但他們問心無愧。
不過青草試煉的存活率,可不是誰都知曉得這麼清楚。
「你們還不滿意!」屠夫狠狠瞪了高文一眼,續道,「你們拉上了收藏家,一個同樣痴迷於人體試驗的大人物,讓他作為你們的保護傘和合作者!翻倍折磨那群孩子!」
「奧洛夫閣下,別以為你以前的殘忍行徑就遮掩得天衣無縫。你手下無辜的亡魂多到能堆滿一個澡堂!」
「我們也聽聞過你那令人‘大開眼界’的血腥展覽室。」
「事情就這麼順理成章,人體實驗的狂熱分子與精通突變的獵魔人一拍即合!」
「因為這個原因,閣下對獵魔人的態度才會前後轉變如此之大吧?」
獵魔人和收藏家頓時恍然大悟。
乞丐王和屠夫的話不無道理。
如果不知內情,的確可能產生誤會——變態的收藏家和喜歡拐帶孩子的獵魔人合作,利用孤兒進行不人道的實驗。

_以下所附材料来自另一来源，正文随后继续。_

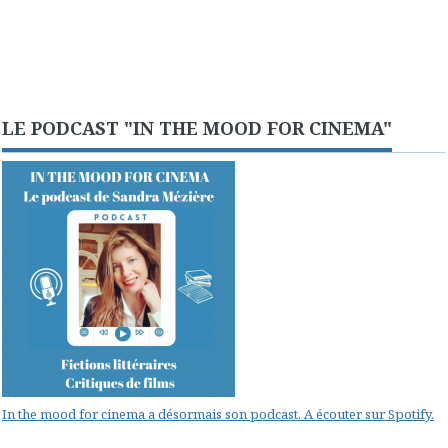
LE PODCAST "IN THE MOOD FOR CINEMA"
In the mood for cinema a désormais son podcast. A écouter sur Spotify.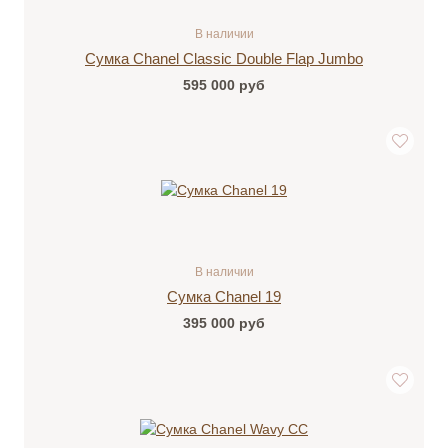
В наличии
Сумка Chanel Classic Double Flap Jumbo
595 000
руб
В наличии
Сумка Chanel 19
395 000
руб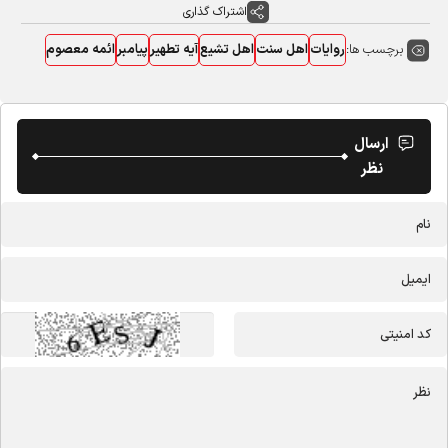
اشتراک گذاری
برچسب ها:
روایات
اهل سنت
اهل تشیع
آیه تطهیر
پیامبر
ائمه معصوم
ارسال
نظر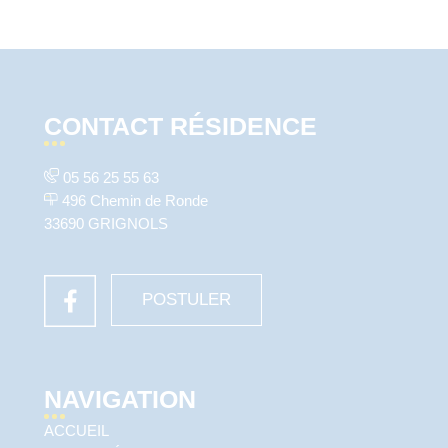
CONTACT RÉSIDENCE
05 56 25 55 63
496 Chemin de Ronde
33690 GRIGNOLS
POSTULER
NAVIGATION
ACCUEIL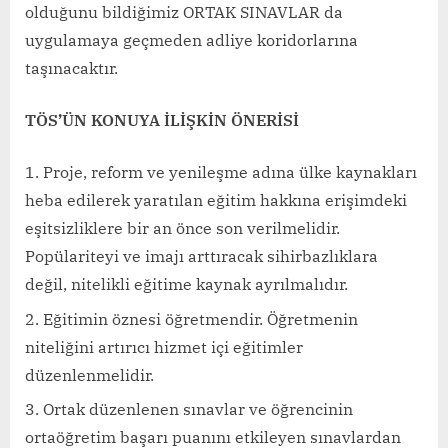
olduğunu bildiğimiz ORTAK SINAVLAR da
uygulamaya geçmeden adliye koridorlarına
taşınacaktır.
TÖS’ÜN KONUYA İLİŞKİN ÖNERİSİ
Proje, reform ve yenileşme adına ülke kaynakları
heba edilerek yaratılan eğitim hakkına erişimdeki
eşitsizliklere bir an önce son verilmelidir.
Popülariteyi ve imajı arttıracak sihirbazlıklara
değil, nitelikli eğitime kaynak ayrılmalıdır.
Eğitimin öznesi öğretmendir. Öğretmenin
niteliğini artırıcı hizmet içi eğitimler
düzenlenmelidir.
Ortak düzenlenen sınavlar ve öğrencinin
ortaöğretim başarı puanını etkileyen sınavlardan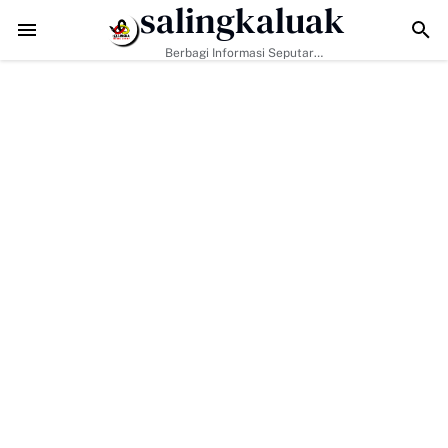
salingkaluak
TMMD ke-129 Perkuat Ketangguhan Warga Buluh Kasok Hadapi
Berbagi Informasi Seputar
Sumatera Barat Dan Informasi
Umum Lainnya Nasional Maupun
Internasional.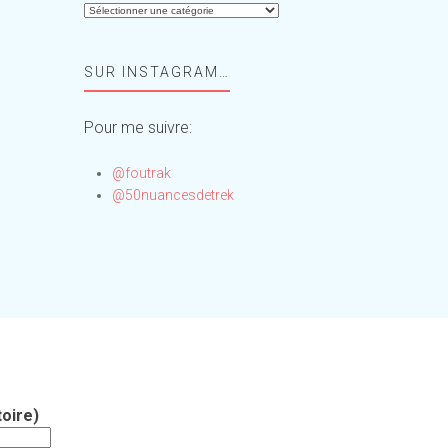
Aide-
moi,
Foufou
SUR INSTAGRAM…
!
Pour me suivre:
@foutrak
@50nuancesdetrek
oire)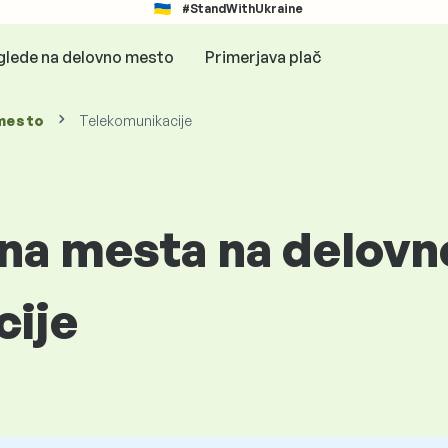
#StandWithUkraine
glede na delovno mesto
Primerjava plač
mesto
Telekomunikacije
vna mesta na delov
cije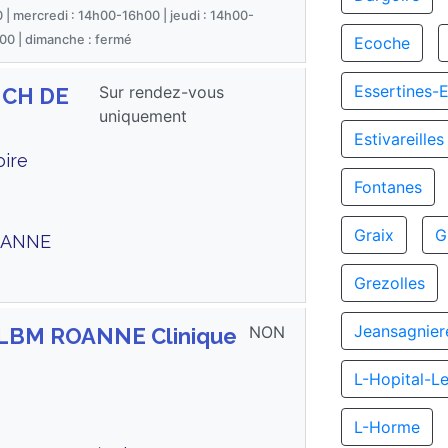
 | mercredi : 14h00-16h00 | jeudi : 14h00-
00 | dimanche : fermé
Ecoche
Essertines-
Sur rendez-vous
 CH DE
uniquement
Estivareilles
oire
Fontanes
Graix
G
ROANNE
Grezolles
Jeansagnier
NON
GLBM ROANNE Clinique
L-Hopital-L
L-Horme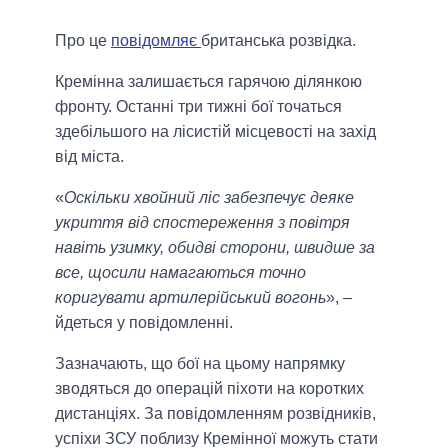
Про це
повідомляє
британська розвідка.
Кремінна залишається гарячою ділянкою
фронту. Останні три тижні бої точаться
здебільшого на лісистій місцевості на захід
від міста.
«
Оскільки хвойний ліс забезпечує деяке
укриття від спостереження з повітря
навіть узимку, обидві сторони, швидше за
все, щосили намагаються точно
коригувати артилерійський вогонь
», –
йдеться у повідомленні.
Зазначають, що бої на цьому напрямку
зводяться до операцій піхоти на коротких
дистанціях. За повідомленням розвідників,
успіхи ЗСУ поблизу Кремінної можуть стати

「兩位,冒昧地問一句,這些話是誰告訴你們的?」瑟瑞特問,「是否來自一個叫塞巴斯蒂安的市議員?」
獵魔人清晰捕捉到兩人眼中的一絲茫然,他們似乎沒聽過這個名字。
「咱們不認識什麼議員!事實上最開始是一封匿名信提醒了我們,信中言之鑿鑿指出你們邪惡的計劃!」克里弗搖頭,「而且只要長了眼睛的人,注意到你們近期的舉動,都能分析個八九不離十!」
「這次會面,也算是恰逢其會,我和法蘭西斯閣下正準備解除與諸位達成的和平協議!」屠夫義憤填膺地大喊,身後一眾矮人鼻子噴著粗氣,生出同仇敵愾之心。「並且在此提醒諸位,從今往後,你們不準再對諾維格瑞的可憐的孤兒出手!」
「不管是人類,精靈混血,還是矮人。」
「否則,大鬍子的武器可不是吃素的!」克里弗臉紅脖子粗地往前邁出一步,身後矮人隨他靠近。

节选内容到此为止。